L’Observatoire des précarités vise en effet à documenter les phénomènes de précarité pour mieux en comprendre les causes. Il s’agit aussi de repenser les actions à entreprendre dans un contexte en mutation et d’accompagner celles et ceux qui sont au contact des personnes économiquement fragilisées. Le tout en maintenant l’esprit de dialogue né pendant la pandémie et en mettant autour d’une même table des compétences académiques et celles issues des acteurs de la santé et de l’action sociale. L’Observatoire veut aussi être un espace où les publics concernés ont leur mot à dire. 

Données précises indispensables

«Cet observatoire permettra d’avoir une vue globale, et l’idée d’associer, dans un esprit de dialogue, plusieurs acteurs concernés par la question de la pauvreté est très intéressante», relève de son côté Aline Masé, responsable des questions de politique sociale à Caritas Suisse. 
Ce type de structure est complémentaire aux monitorings de la pauvreté qui se mettent en place dans plusieurs cantons, avec le soutien de Caritas Suisse. Ces monitorings permettent de recueillir des données très précises, ce qui est essentiel pour cerner le phénomène de la pauvreté et prendre les bonnes mesures. Les données permettent de voir qui a vraiment besoin de quelle aide, de repérer et de cerner certains dysfonctionnements, par exemple le non-recours à l’aide sociale.

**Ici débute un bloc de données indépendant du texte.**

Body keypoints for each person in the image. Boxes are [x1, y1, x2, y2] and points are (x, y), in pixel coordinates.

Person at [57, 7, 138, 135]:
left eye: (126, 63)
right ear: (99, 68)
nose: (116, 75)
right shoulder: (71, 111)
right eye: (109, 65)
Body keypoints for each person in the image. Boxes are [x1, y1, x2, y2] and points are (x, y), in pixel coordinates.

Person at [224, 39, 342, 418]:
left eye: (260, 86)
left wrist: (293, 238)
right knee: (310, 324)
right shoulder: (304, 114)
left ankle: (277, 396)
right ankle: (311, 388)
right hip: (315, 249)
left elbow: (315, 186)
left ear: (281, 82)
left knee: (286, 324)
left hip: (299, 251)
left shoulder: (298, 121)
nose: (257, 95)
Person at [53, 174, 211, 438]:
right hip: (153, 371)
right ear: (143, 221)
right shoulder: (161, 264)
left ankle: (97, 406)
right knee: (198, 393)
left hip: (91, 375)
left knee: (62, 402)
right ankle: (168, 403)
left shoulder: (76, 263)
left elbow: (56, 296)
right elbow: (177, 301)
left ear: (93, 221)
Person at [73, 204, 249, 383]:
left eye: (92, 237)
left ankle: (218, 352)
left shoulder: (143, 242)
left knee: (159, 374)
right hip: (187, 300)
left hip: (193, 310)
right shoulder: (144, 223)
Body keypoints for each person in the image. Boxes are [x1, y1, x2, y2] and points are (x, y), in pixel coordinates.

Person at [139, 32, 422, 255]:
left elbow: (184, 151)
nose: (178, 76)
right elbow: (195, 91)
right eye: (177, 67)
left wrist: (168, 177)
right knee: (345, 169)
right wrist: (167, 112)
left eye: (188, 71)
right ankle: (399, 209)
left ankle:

Prise de conscience salutaire

La moitié des cantons environ procèdent actuellement à une observation de la pauvreté sur leur territoire. «Les résultats sont très divers d’un canton à l’autre, la qualité des rapports n’est pas toujours égale et les données recueillies manquent parfois de précision, indique Aline Masé. Cela dit, les choses bougent, de nombreux cantons, Le Valais,par exemple, manifeste un grand intérêt. Le canton de Bâle-Campagne est le premier à suivre notre monitoring et publie cette année un premier rapport selon notre modèle.»

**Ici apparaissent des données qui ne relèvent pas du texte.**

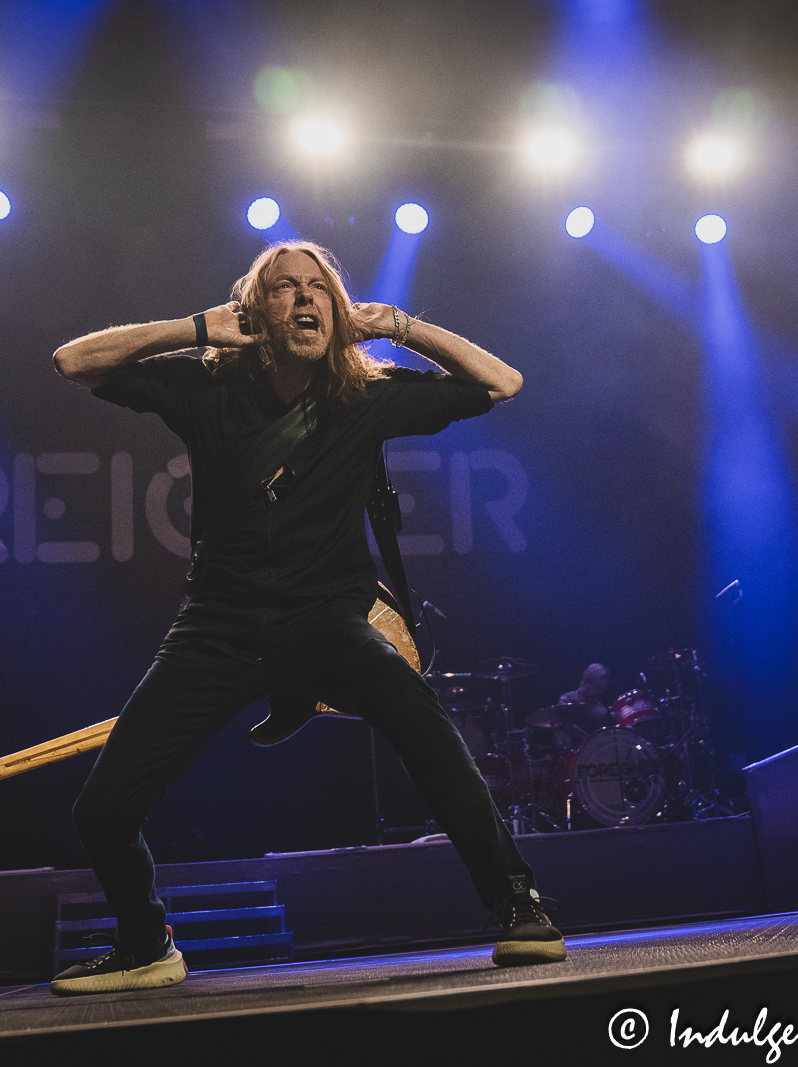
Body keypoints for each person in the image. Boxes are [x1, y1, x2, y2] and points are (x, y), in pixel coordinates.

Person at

«Le Covid a permis une prise de conscience», affirme Aline Masé. On a vu alors que des personnes qui avaient toujours réussi jusque là à subvenir à leurs besoins sans l'aide de l'État,comme les travailleurs indépendants, pouvaient rapidement avoir de graves problèmes financiers. Cela ne s’était pas vu auparavant. Les cantons, les communes réalisent aujourd’hui qu’ils doivent se préparer à ce type de situation.

Monitoring national

Cette prise de conscience a également eu lieu au niveau national:  le Parlement a chargé le Conseil fédéral de mettre sur pied un monitoring national de la pauvreté et de présenter tous les cinq ans un rapport sur le sujet à l’Assemblée fédérale. Car il y a urgence: depuis 2014, la pauvreté ne cesse d’augmenter en Suisse et en 2020, 722'000 personnes étaient en situation de pauvreté dans notre pays. 
«Ce concept est très intéressant, souligne Aline Masé.Le monitoring de la pauvreté est très complet et aborde la pauvreté sous différentes perspectives.» Il doit en effet fournir à la Confédération, aux cantons et aux communes des connaissances utiles. Il va analyser la situation de la population, identifier des groupes à risque et montrer comment la pauvreté évolue. Il décrira les stratégies employées pour lutter contre la pauvreté et ce que l’on peut constater de leur efficacité. 
Le monitoring national est en train d’être mis en place et la publication du premier rapport est prévue pour fin 2025. La Suisse devrait alors mieux comprendre la pauvreté, et donc enfin être en mesure de mieux la combattre.